Texte fourni:
§

Le backcourt formé par Dejounte Murray et Trae Young est une formidable association de talents. Encore jeune, ils fêtent respectivement leurs 26 et 24 ans ce 19 septembre, leur anniversaire commun. Les deux All-Stars devront toutefois s’adapter l’un à l’autre pour briller aux Atlanta Hawks.
Le front office a sacrifié trois premiers tours de draft, en plus d’un swap, pour récupérer Murray. Des assets d’une grande valeur, surtout quand ils sont non protégés comme dans ce cas. Un véritable All-In de la part des Hawks et le signe qu’ils croient dur comme fer que ce recrutement leur permettra de passer un cap. Alors, compte tenu des enjeux, le duo Murray-Young doit fonctionner.
Dejounte Murray envoyé par les Spurs aux Hawks !
Deux des plus grands talents de la ligue, sur le même terrain
Le meneur des Spurs est, au premier abord, un merveilleux ajout à cet effectif. Il sort de sa meilleure saison en carrière, lors de laquelle il a enchaîné les triple-doubles et participé au All-Star Game pour la première fois. Il affiche des moyennes de 21,1 points, 9,2 passes et 8,3 rebonds, à 46,2% au tir cette année.
Celui d’Atlanta est, quant à lui, toujours un joueur de premier plan. Visage de la franchise depuis sa draft en 2018, il s’impose chaque année comme l’un des meilleurs scoreurs, shooteurs et créateurs de la NBA. Ses statistiques parlent d’elles-mêmes : 28,4 points, 9,7 passes et 3,4 rebonds par match, à 46% au tir et 38,2% à trois points.

§

Données source:
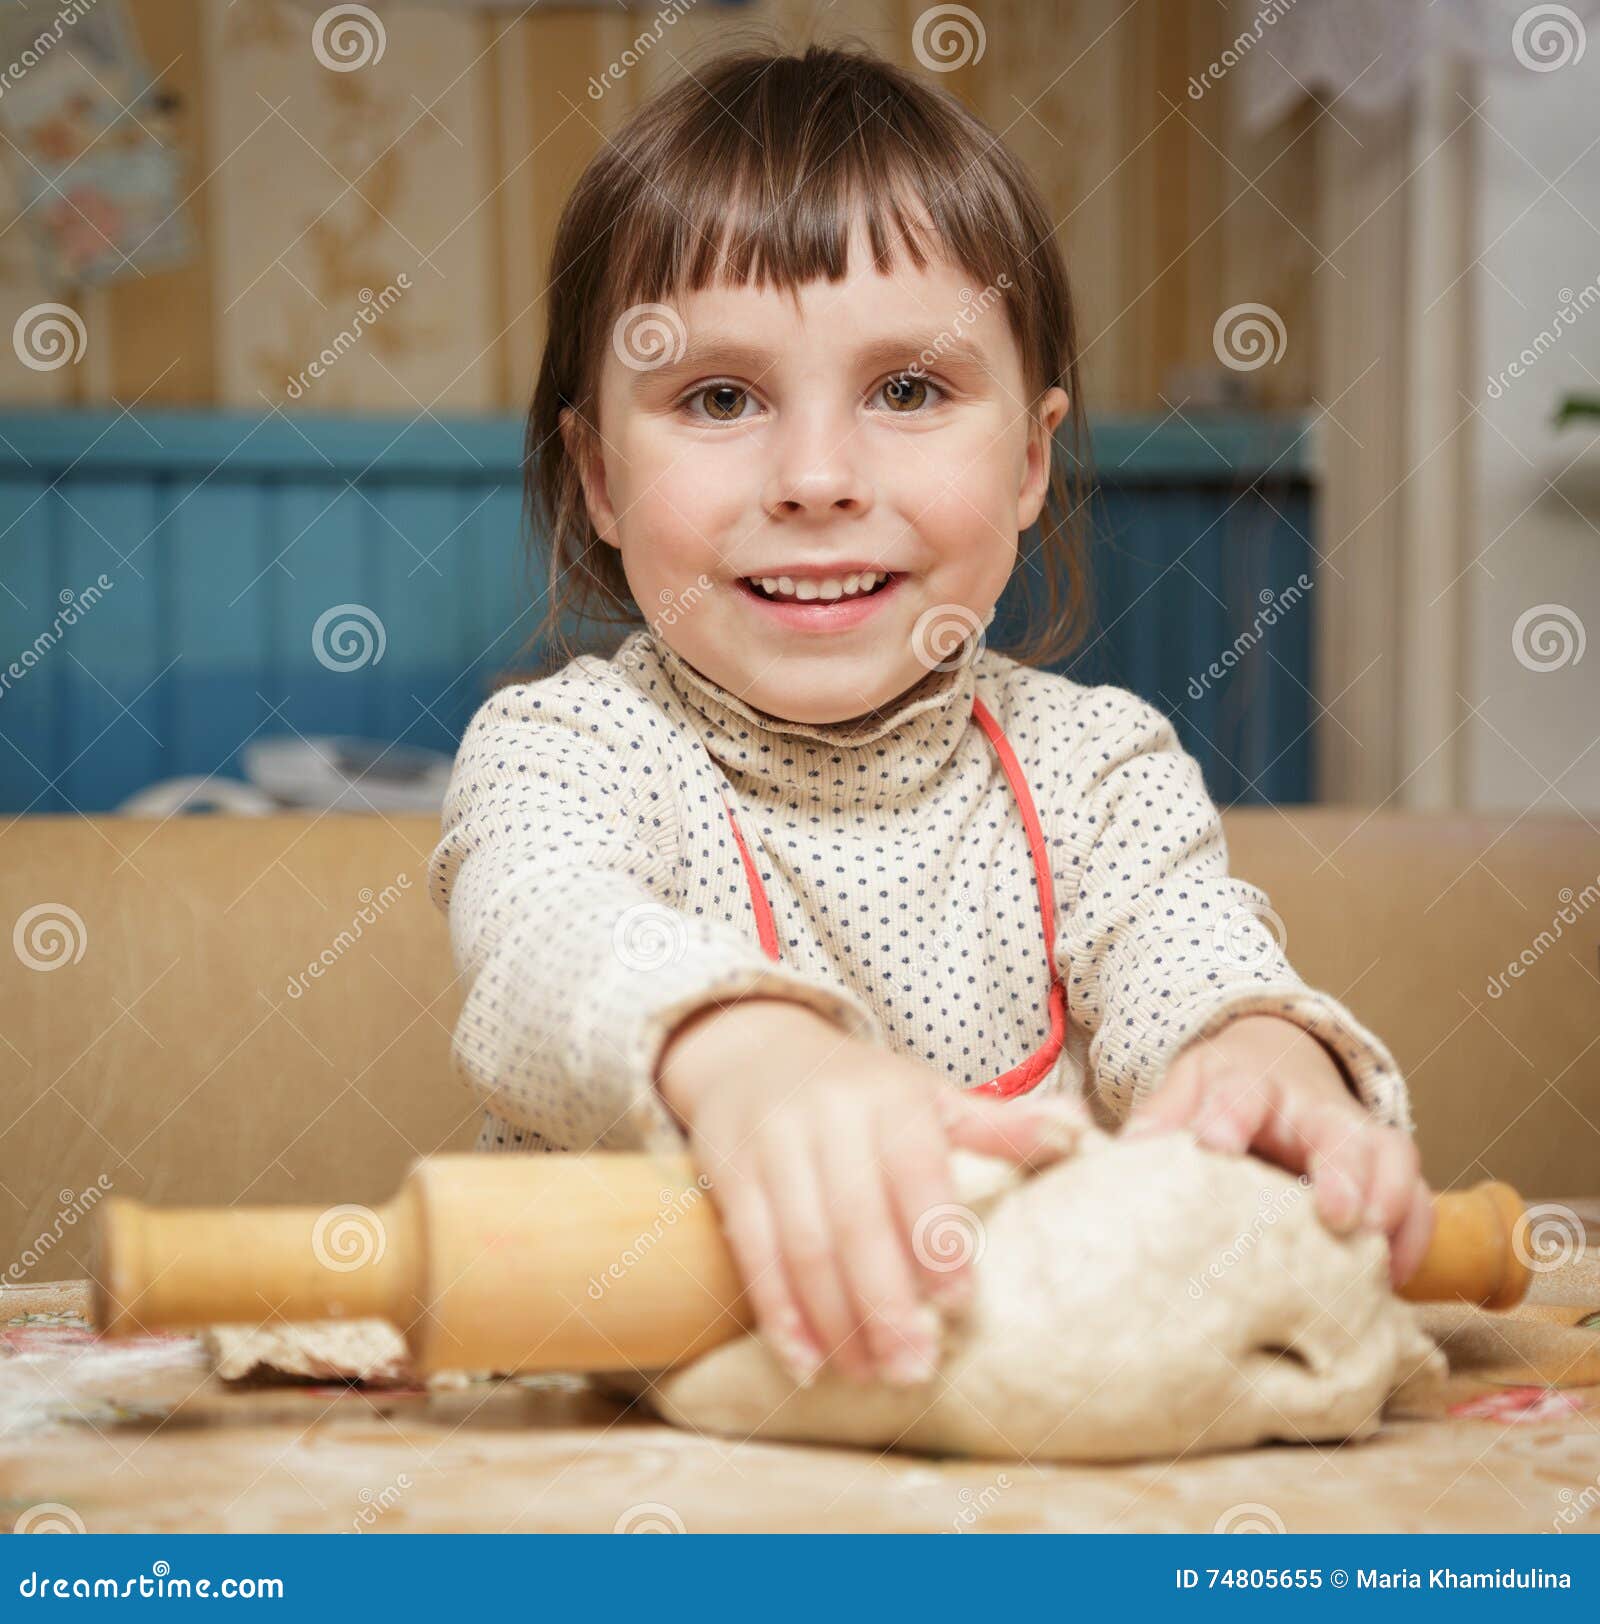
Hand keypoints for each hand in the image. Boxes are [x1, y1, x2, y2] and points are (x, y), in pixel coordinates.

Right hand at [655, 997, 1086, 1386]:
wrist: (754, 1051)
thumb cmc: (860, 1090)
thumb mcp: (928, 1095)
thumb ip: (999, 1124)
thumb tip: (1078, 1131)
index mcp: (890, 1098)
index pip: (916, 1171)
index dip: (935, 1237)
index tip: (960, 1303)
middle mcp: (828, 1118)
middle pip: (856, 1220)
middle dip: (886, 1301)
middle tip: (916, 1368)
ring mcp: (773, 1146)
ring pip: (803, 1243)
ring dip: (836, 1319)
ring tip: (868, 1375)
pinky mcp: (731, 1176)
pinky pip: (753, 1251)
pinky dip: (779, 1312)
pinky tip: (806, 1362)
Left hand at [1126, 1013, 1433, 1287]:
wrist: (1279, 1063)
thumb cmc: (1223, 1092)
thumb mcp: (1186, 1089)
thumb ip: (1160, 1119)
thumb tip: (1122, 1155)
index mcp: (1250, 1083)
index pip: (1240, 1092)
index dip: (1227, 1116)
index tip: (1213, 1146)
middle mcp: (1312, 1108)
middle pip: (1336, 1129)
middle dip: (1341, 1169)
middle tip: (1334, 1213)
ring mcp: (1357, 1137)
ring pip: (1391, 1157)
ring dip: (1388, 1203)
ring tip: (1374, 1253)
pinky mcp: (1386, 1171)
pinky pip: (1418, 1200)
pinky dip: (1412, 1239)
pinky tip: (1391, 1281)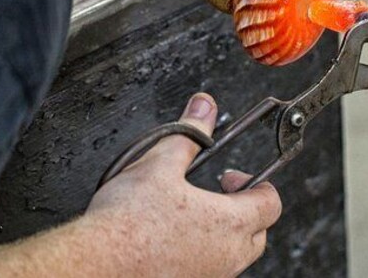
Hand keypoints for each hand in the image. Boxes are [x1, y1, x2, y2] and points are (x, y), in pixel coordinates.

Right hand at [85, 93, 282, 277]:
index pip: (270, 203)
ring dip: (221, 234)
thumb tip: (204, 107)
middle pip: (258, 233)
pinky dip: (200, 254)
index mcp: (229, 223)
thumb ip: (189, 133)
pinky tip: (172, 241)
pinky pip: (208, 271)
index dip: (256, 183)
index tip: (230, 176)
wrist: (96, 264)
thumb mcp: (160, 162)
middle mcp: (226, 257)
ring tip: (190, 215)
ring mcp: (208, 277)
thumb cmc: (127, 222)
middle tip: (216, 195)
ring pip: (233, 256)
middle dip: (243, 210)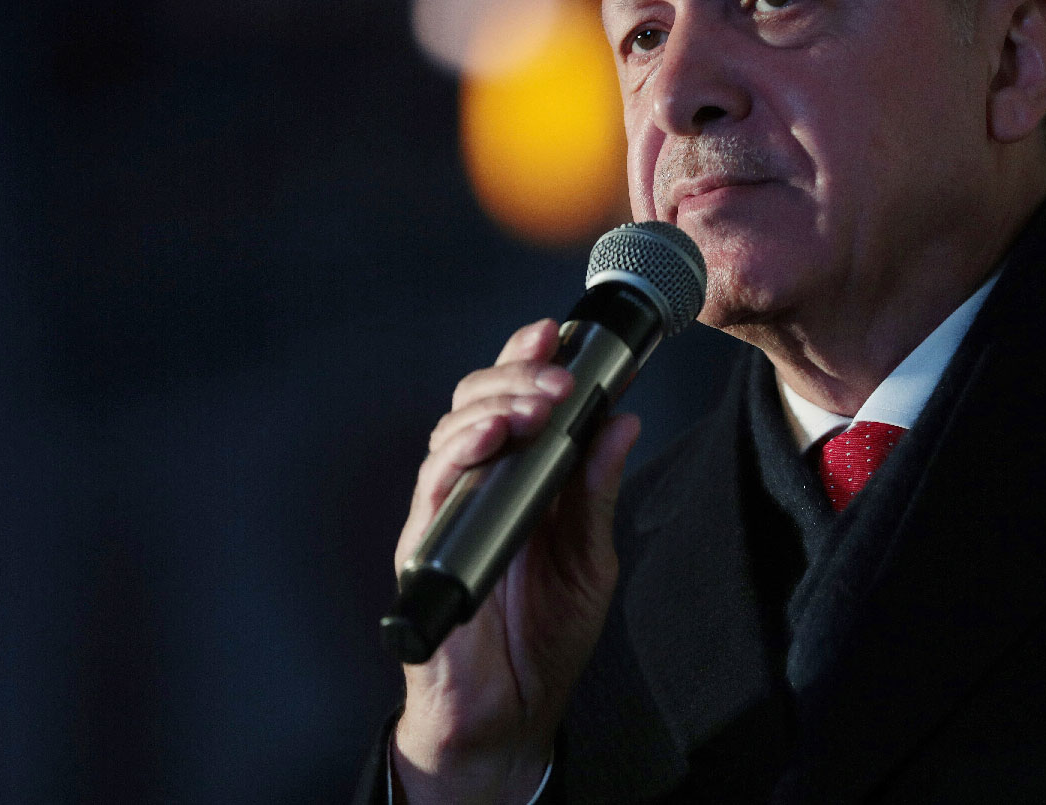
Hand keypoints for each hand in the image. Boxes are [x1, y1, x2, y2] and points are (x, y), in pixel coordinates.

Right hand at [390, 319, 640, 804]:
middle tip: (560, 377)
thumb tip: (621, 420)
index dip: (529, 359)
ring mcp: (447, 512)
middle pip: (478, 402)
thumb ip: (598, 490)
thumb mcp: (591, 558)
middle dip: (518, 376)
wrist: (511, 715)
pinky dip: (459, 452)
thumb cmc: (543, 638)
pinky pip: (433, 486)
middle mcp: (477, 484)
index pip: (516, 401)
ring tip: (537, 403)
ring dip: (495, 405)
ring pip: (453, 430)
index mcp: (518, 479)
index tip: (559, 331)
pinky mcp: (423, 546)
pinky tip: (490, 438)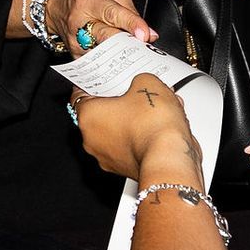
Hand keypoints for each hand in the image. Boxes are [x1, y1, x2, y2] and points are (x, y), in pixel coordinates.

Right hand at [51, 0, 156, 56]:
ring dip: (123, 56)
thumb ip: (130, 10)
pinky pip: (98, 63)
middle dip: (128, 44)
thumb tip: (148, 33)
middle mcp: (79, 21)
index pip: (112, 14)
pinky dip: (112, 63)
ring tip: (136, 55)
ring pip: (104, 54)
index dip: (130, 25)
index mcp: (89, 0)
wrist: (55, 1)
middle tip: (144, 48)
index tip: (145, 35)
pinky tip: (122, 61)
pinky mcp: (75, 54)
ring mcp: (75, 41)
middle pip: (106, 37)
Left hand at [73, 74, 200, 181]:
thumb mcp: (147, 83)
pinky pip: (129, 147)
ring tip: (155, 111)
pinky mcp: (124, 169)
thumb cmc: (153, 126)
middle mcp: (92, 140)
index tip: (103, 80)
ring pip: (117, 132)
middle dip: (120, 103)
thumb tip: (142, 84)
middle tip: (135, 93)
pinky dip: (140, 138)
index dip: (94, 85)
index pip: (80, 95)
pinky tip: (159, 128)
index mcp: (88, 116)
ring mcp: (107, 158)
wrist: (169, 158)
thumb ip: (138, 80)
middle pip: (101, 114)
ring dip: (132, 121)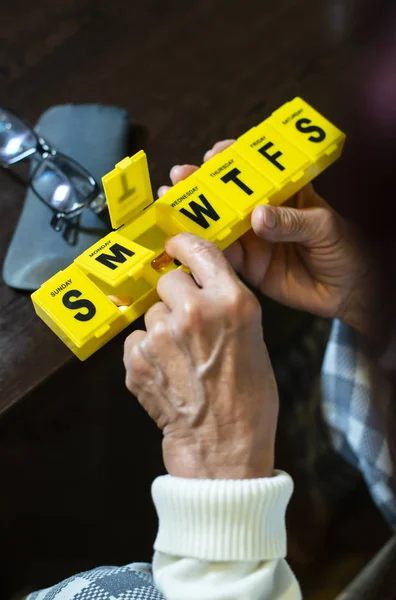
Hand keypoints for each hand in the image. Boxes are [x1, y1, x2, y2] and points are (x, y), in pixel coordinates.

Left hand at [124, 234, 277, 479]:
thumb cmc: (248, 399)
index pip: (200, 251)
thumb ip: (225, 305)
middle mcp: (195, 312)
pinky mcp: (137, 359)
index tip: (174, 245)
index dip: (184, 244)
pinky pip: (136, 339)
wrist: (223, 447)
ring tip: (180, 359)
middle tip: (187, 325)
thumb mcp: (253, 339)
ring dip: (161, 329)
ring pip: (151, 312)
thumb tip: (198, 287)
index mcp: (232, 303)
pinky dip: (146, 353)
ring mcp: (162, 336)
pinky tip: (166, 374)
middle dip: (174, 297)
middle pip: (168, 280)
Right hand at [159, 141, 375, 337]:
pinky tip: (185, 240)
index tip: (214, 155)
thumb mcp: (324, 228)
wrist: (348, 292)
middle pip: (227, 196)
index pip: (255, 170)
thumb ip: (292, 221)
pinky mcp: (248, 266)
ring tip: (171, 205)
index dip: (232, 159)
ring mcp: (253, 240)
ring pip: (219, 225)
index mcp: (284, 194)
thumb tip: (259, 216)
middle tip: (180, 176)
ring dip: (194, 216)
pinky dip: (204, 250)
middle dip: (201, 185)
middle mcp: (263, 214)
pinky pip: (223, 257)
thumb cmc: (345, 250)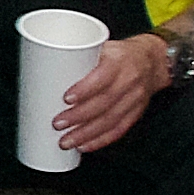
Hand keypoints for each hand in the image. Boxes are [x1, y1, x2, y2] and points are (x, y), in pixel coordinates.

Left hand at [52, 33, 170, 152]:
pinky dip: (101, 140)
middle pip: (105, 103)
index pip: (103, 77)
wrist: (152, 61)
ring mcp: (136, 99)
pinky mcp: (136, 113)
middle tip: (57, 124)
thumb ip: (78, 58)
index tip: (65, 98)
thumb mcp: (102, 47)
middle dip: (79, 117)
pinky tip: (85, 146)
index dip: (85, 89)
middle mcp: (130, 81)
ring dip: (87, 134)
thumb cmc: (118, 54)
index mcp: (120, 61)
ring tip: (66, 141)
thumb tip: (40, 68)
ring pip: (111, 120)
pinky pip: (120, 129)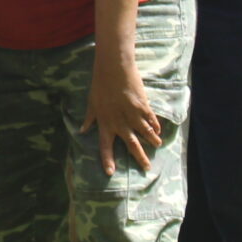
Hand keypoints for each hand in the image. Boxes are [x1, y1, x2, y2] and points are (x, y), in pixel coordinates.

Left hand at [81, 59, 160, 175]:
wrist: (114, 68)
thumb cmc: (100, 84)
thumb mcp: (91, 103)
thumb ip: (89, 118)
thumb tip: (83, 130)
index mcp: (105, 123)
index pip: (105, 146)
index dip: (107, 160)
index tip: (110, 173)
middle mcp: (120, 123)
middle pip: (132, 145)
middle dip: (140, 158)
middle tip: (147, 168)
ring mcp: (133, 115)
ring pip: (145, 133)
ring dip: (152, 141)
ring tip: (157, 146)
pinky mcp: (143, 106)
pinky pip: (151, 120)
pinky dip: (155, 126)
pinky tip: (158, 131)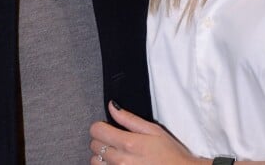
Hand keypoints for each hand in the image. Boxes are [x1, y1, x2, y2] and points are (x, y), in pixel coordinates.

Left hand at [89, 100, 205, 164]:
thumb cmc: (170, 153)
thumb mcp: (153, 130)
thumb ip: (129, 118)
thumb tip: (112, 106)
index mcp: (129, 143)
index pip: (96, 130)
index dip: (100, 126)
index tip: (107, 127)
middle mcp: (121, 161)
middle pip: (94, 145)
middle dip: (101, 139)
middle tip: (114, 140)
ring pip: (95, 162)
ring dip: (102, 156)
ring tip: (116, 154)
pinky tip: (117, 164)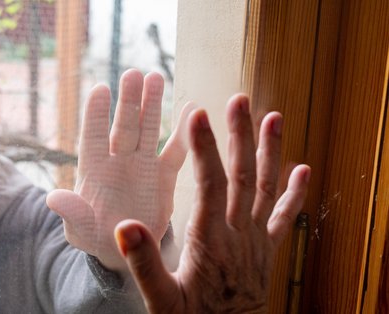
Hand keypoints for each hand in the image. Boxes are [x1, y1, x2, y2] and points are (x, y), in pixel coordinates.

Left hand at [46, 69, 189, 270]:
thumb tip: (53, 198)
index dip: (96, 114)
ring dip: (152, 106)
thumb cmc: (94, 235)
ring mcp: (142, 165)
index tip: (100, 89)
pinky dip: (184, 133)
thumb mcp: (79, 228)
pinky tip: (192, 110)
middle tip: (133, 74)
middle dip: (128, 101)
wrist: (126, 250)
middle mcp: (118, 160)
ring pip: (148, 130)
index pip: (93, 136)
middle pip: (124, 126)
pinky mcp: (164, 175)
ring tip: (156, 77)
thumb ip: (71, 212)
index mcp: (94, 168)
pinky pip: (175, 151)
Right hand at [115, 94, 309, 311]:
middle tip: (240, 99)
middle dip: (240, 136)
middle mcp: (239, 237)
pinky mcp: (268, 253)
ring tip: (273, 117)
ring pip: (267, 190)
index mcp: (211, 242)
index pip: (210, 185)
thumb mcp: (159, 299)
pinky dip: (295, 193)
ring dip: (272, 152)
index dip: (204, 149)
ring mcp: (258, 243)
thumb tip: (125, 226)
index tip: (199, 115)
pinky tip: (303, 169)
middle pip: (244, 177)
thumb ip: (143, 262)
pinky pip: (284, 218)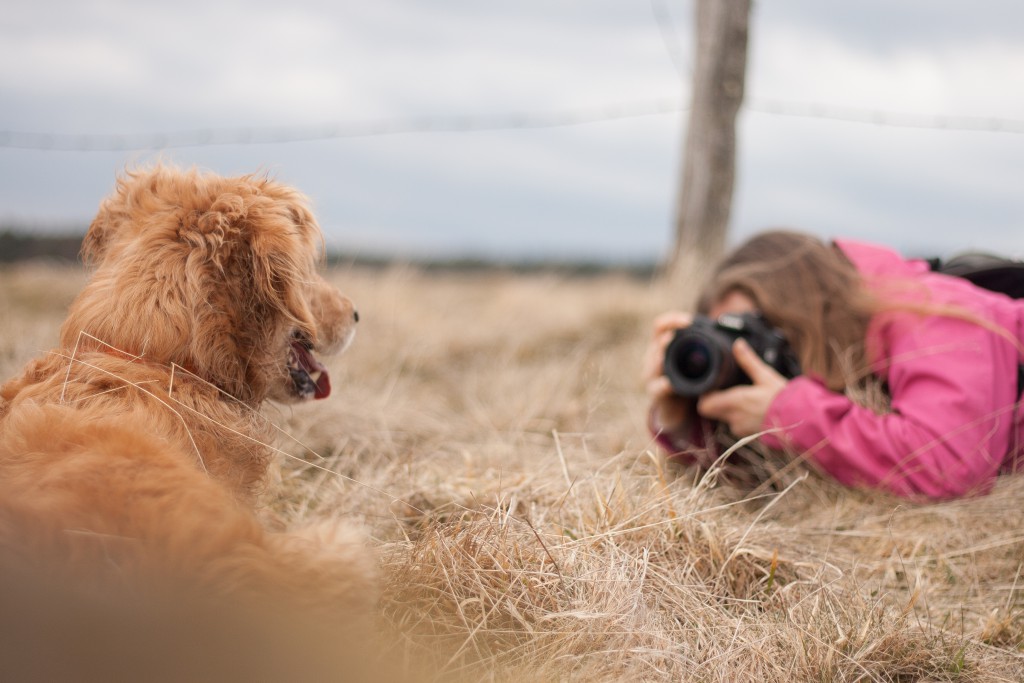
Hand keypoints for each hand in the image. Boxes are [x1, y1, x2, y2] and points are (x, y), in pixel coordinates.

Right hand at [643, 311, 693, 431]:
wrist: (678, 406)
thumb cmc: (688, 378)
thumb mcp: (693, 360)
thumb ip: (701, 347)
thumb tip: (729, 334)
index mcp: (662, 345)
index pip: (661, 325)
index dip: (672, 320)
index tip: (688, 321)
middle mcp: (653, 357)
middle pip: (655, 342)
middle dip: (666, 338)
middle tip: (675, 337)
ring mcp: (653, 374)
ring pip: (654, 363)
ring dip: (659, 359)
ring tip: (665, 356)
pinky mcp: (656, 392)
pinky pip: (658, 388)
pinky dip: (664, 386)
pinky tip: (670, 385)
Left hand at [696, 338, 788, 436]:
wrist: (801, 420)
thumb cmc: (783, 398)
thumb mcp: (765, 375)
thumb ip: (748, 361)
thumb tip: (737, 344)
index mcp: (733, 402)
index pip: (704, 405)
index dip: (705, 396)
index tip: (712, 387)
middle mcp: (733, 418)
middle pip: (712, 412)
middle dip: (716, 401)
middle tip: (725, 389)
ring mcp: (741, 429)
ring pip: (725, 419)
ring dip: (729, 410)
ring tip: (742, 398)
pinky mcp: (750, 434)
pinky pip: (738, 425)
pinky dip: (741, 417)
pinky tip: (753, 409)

§

Consigne: D'après le texte fourni, pourquoi le duo Murray-Young doit-il absolument fonctionner ? Répondez en une à trois phrases.

Votre réponse: Pour récupérer Murray, les Hawks ont sacrifié trois premiers tours de draft non protégés et un swap, des assets de grande valeur. Ce véritable all-in montre qu'ils croient dur comme fer que ce recrutement leur permettra de passer un cap. Avec de tels enjeux, le duo doit donc fonctionner.